В те не столь далёкие времена, когда нашу страну сотрясал экономический кризис, спорт для нашего правительства словно перестал существовать. Мы не ездили на сборы, из команд убрали врачей и администраторов, зарплаты тренеров обесценивались на глазах. Спортшкола быстро осиротела: хорошие специалисты разбегались в поисках заработка кто куда. Светлана Михайлова, отличный малышовый тренер, сделалась «челночницей», я до сих пор часто вижу её на нашем рынке. Она так и не вернулась к нам. А вот Слава Чесноков, лучший в городе тренер по акробатике, имея большую семью и испугавшись безденежья, ушёл работать на кладбище. Лет пять, наверно, был могильщиком. Но не выдержал, снова вернулся в зал.

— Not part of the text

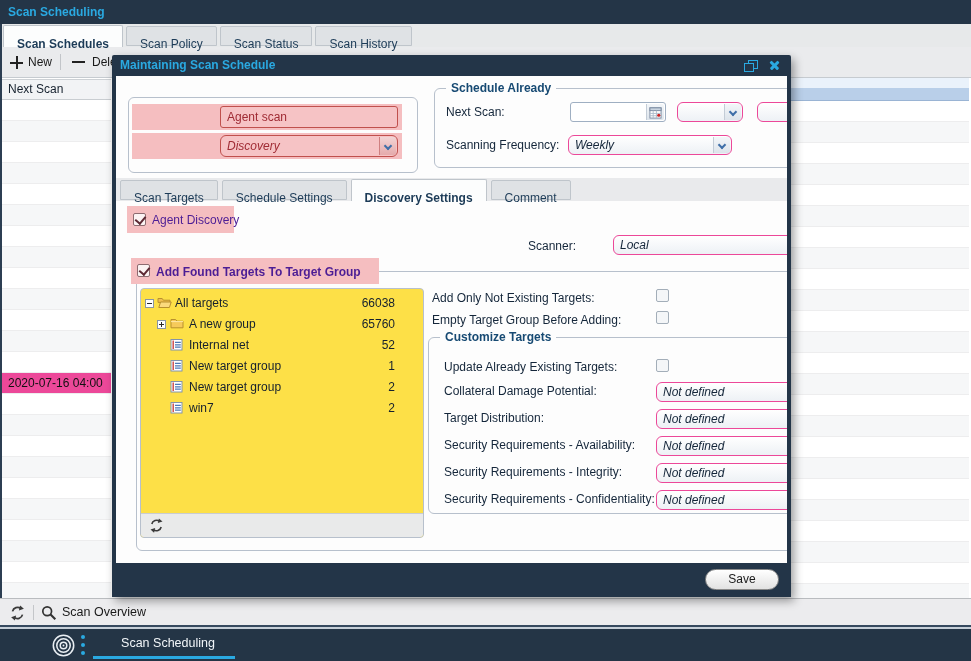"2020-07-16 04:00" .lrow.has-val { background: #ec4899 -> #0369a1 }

– Ирина! – Это Павел. – Ты так быстро ушла…
Дул холодный, мокрый ветер, падал снег и тут же таял на тротуаре. Хотелось домой.
– Ты сегодня на себя не похожа. – Он сбоку посмотрел на меня. – Напряжённая какая-то, злая и притворяешься много… Ты домой?
Я кивнула.
– Тебя проводить?
Я прямо посмотрела ему в лицо. Он отвернулся, сказал чуть виновато:
– Но у тебя рождение, а ты одна… – и, не дожидаясь ответа, он крепко сжал мне запястье и, перебежав улицу, скрылся в проходном дворе.
В детстве мы тренировались в одном зале. Потом разбежались. Я оторвалась, ушла далеко вперёд. Встретились мы уже в институте и в нашу спортшколу вернулись вместе.
Конечно, и до сближения с ним у меня были какие-то привязанности, иногда достаточно длительные, но работа в зале не позволяла расслабляться. Сначала выступала сама, было некогда бегать на свидания, потом увлекла работа, появилась Майка, опять было не до личной жизни… Гимнастика – беспощадный вид спорта, она требует от человека всей его жизни, всей без остатка. Тренировки нельзя прерывать даже на несколько дней, навыки, приобретённые с таким трудом, теряются мгновенно. Я не была в отпуске, кажется, лет восемь: сначала нельзя было прервать занятия с Майкой, потом начала работать с Анюткой. Оформляла отпуск и ехала на сбор. Так делают все наши, у кого есть перспективные ученики. Постепенно я пришла к выводу, что семья, муж – не для меня. Какой из меня семейный человек, если я десять месяцев в году на сборах? А муж – значит, ребёнок. Потерять год, чтобы родить, а потом постоянно дёргаться между залом и домом – то температурка, то животик, то сопельки… Я давно переболела этим делом, и даже мама смирилась, проклиная мою мужскую профессию…
Но умерла мама. Квартира сразу опустела, хозяйство развалилось.
Павел был давно женат, имел двух девочек-двойняшек, о которых мог говорить часами. В гимнастику он их не тянул – не те способности. Тренер он – от Бога, кроме основательных знаний, у него потрясающая интуиция и работоспособность, потому и попали они со Светкой в сборную страны на год раньше нас с Анной. Мы с ним очень много времени проводим вместе: поезда, самолёты, сборы, соревнования… И постепенно наши простые, приятельские отношения стали усложняться. Нам теперь трудно расстаться даже ненадолго. Всё новое, найденное в работе с ученицами мы непременно выверяем друг на друге, и всегда есть немало поводов, чтобы долго обсуждать что-то по телефону после тренировки… И когда я слушаю Павла и отвечаю ему, я чувствую и понимаю, что это – мой человек, мой, такой бесконечно понятный и близкий. Я вижу, что и Павел тянется ко мне, и от этого люблю его ещё преданнее и сильнее.